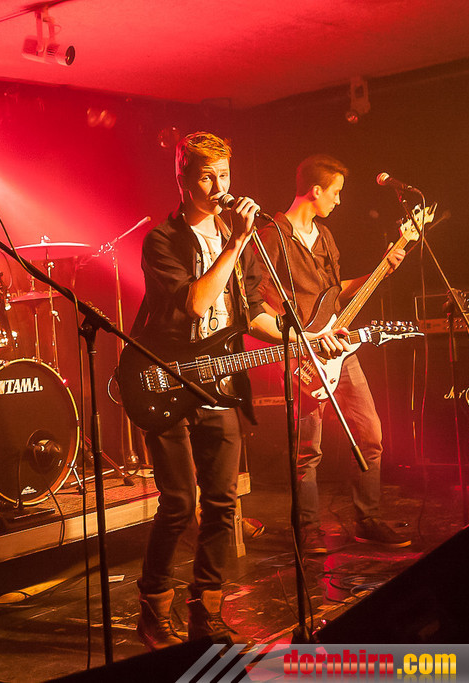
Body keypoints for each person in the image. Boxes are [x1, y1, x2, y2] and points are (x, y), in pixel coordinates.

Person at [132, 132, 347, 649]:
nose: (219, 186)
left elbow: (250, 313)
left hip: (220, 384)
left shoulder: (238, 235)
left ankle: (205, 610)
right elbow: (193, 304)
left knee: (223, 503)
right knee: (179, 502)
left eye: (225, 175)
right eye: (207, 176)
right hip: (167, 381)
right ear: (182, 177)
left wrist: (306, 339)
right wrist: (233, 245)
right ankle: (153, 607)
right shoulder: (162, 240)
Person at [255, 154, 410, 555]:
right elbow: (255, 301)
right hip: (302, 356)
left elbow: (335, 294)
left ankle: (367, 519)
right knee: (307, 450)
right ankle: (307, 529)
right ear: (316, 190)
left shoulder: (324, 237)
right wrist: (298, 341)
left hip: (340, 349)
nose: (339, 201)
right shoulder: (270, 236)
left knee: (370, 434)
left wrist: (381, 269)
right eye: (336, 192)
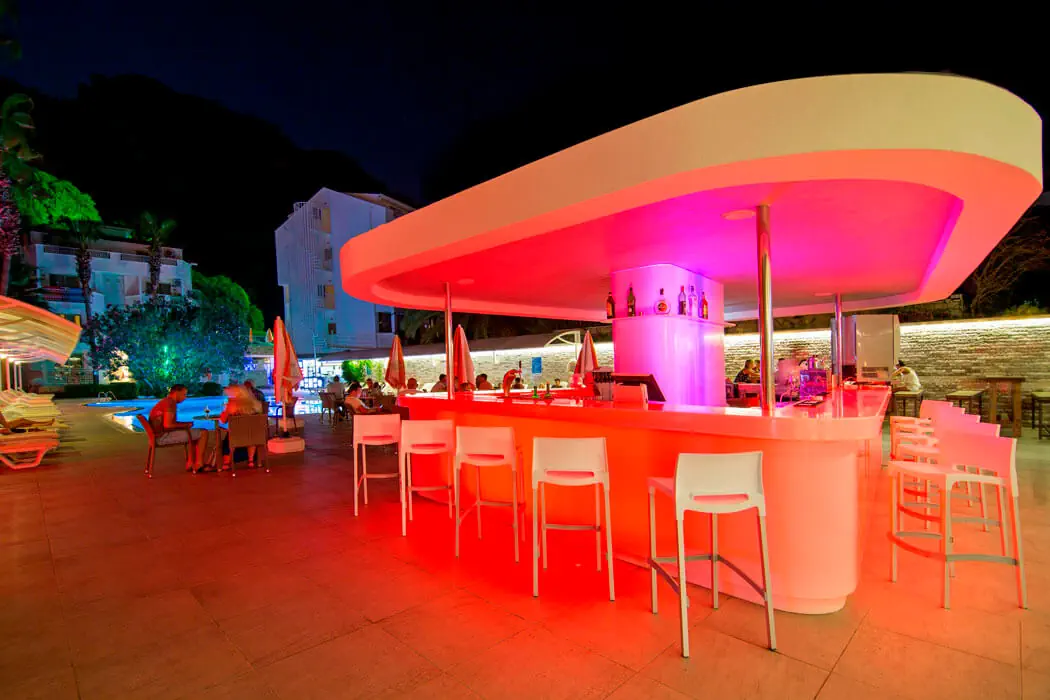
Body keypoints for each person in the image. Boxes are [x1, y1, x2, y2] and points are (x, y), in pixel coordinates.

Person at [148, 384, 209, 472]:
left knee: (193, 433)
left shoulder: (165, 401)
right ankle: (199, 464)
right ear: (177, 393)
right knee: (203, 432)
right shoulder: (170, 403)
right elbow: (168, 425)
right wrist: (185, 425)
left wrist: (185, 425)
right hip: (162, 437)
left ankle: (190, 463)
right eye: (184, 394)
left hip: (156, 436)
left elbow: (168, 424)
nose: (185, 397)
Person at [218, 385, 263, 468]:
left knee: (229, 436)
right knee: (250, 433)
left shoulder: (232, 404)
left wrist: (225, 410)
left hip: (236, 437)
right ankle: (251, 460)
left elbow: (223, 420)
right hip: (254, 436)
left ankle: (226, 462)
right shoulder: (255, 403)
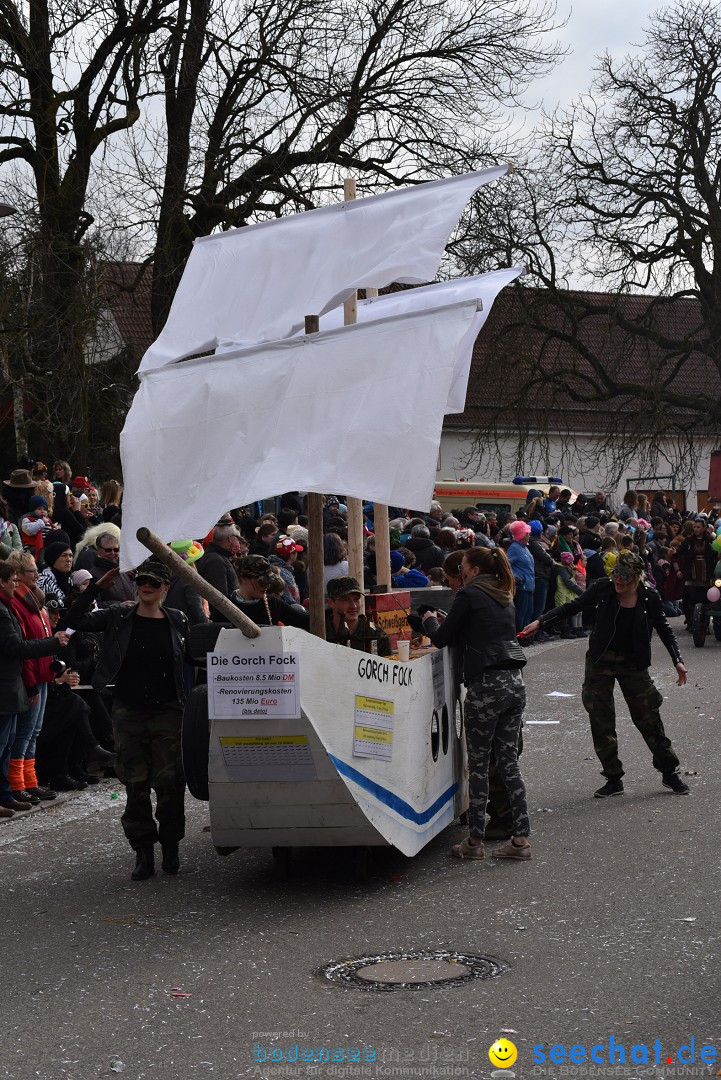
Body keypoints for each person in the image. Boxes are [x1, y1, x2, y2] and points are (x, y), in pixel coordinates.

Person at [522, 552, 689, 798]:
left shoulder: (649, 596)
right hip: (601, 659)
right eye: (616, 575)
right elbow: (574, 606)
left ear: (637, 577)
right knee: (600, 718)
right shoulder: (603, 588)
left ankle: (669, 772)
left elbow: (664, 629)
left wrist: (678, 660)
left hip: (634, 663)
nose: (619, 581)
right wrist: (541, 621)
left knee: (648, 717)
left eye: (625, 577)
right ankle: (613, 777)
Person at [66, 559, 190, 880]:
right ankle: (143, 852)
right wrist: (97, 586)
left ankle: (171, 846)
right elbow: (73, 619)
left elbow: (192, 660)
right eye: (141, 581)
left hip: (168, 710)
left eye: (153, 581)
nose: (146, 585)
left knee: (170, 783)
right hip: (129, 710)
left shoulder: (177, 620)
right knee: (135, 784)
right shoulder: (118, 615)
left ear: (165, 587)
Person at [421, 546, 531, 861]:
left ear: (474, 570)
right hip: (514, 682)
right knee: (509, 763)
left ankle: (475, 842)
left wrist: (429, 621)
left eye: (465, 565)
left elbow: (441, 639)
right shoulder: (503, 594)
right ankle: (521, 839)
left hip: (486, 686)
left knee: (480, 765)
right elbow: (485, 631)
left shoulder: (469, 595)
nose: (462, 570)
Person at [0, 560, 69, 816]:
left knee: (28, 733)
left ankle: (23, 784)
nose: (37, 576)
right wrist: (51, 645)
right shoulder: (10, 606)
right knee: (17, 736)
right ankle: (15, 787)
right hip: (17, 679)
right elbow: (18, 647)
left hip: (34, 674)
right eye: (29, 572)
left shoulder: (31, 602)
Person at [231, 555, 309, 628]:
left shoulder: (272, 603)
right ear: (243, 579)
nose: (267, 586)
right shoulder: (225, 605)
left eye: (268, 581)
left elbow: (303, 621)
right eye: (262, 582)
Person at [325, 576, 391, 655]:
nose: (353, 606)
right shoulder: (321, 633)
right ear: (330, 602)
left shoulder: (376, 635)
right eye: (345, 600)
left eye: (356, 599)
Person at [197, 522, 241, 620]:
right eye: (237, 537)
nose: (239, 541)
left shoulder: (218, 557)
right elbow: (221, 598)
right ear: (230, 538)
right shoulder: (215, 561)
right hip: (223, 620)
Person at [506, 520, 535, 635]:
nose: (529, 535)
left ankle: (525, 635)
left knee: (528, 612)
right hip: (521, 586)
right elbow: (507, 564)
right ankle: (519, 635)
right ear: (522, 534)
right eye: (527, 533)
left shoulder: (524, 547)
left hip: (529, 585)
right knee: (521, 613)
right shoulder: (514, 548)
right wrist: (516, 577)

────────────────────

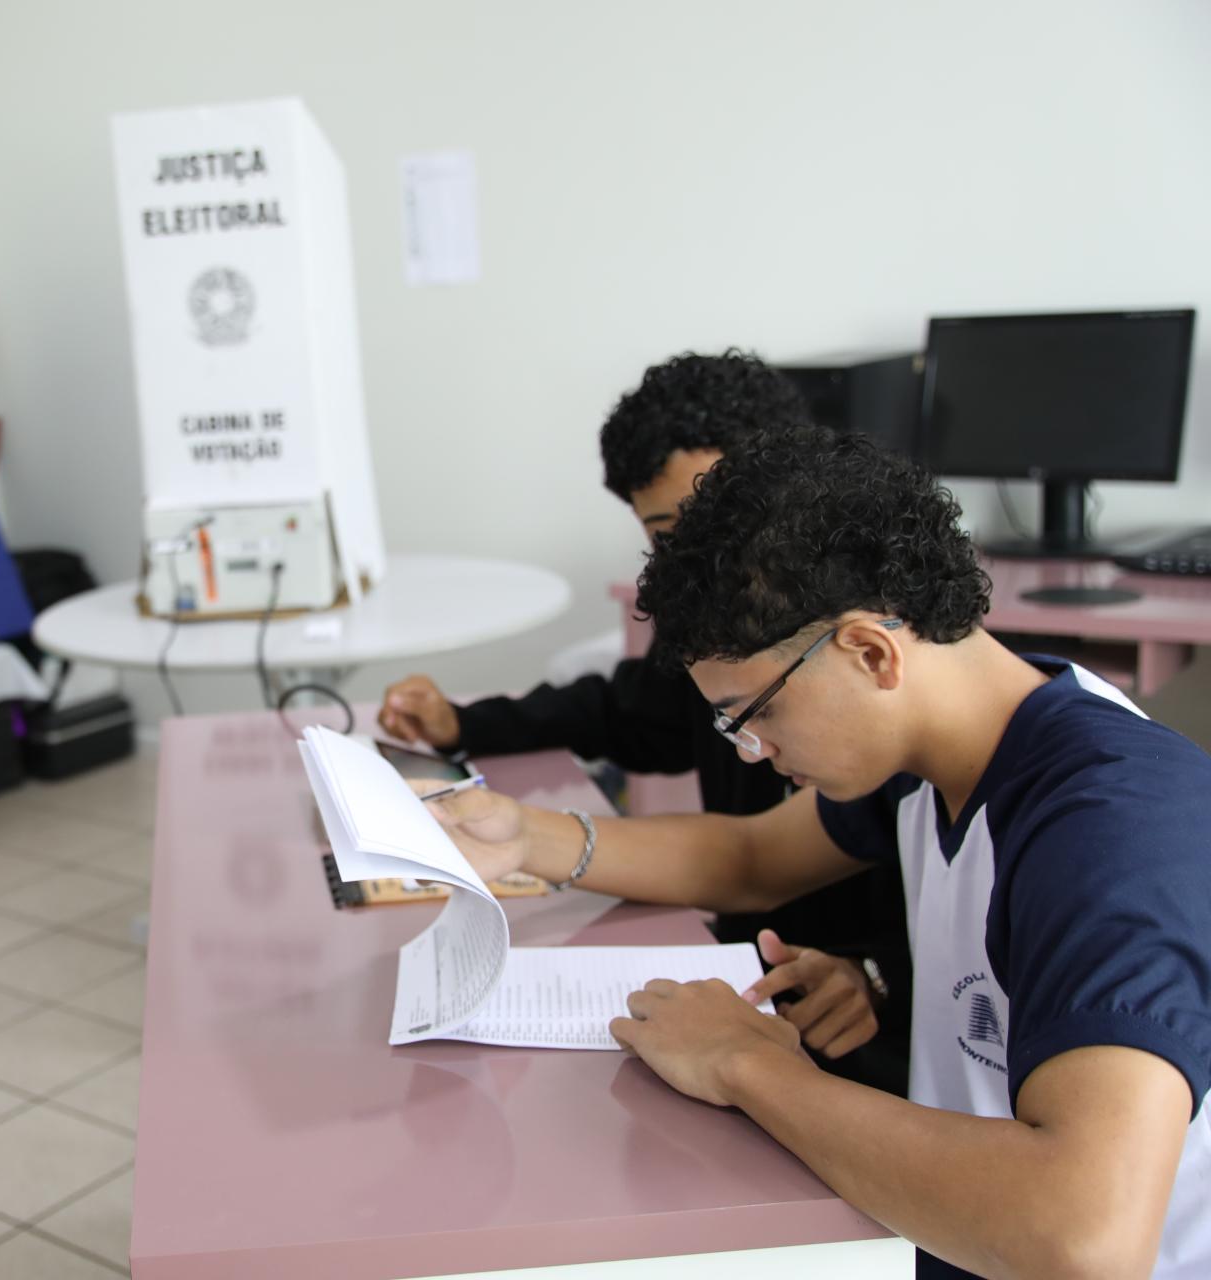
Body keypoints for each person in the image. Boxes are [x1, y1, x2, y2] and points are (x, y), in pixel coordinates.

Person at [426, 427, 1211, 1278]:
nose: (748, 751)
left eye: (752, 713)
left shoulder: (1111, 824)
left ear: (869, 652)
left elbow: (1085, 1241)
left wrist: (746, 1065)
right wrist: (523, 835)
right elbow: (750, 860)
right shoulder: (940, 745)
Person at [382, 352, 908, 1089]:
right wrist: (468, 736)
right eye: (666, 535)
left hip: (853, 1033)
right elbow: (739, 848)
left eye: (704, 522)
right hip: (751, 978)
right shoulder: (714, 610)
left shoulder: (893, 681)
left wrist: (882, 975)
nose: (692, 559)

────────────────────

## The problem:
Scan the lines above for "right shoulder: (225, 605)" and for "right wrist: (516, 577)". Repeat exactly the line holding each of them and every line in between.

## Final answer:
right shoulder: (225, 605)
left eye: (268, 581)
left elbow: (303, 621)
right eye: (262, 582)
Person at [325, 576, 391, 655]:
nose: (353, 606)
right shoulder: (321, 633)
right ear: (330, 602)
left shoulder: (376, 635)
right eye: (345, 600)
left eye: (356, 599)
Person at [197, 522, 241, 620]:
right eye: (237, 537)
nose: (239, 541)
left shoulder: (218, 557)
right elbow: (221, 598)
right ear: (230, 538)
right shoulder: (215, 561)
right hip: (223, 620)
Person at [506, 520, 535, 635]:
nose: (529, 535)
left ankle: (525, 635)
left knee: (528, 612)
right hip: (521, 586)
right elbow: (507, 564)
right ankle: (519, 635)
right ear: (522, 534)
right eye: (527, 533)
left shoulder: (524, 547)
left hip: (529, 585)
right knee: (521, 613)
right shoulder: (514, 548)
right wrist: (516, 577)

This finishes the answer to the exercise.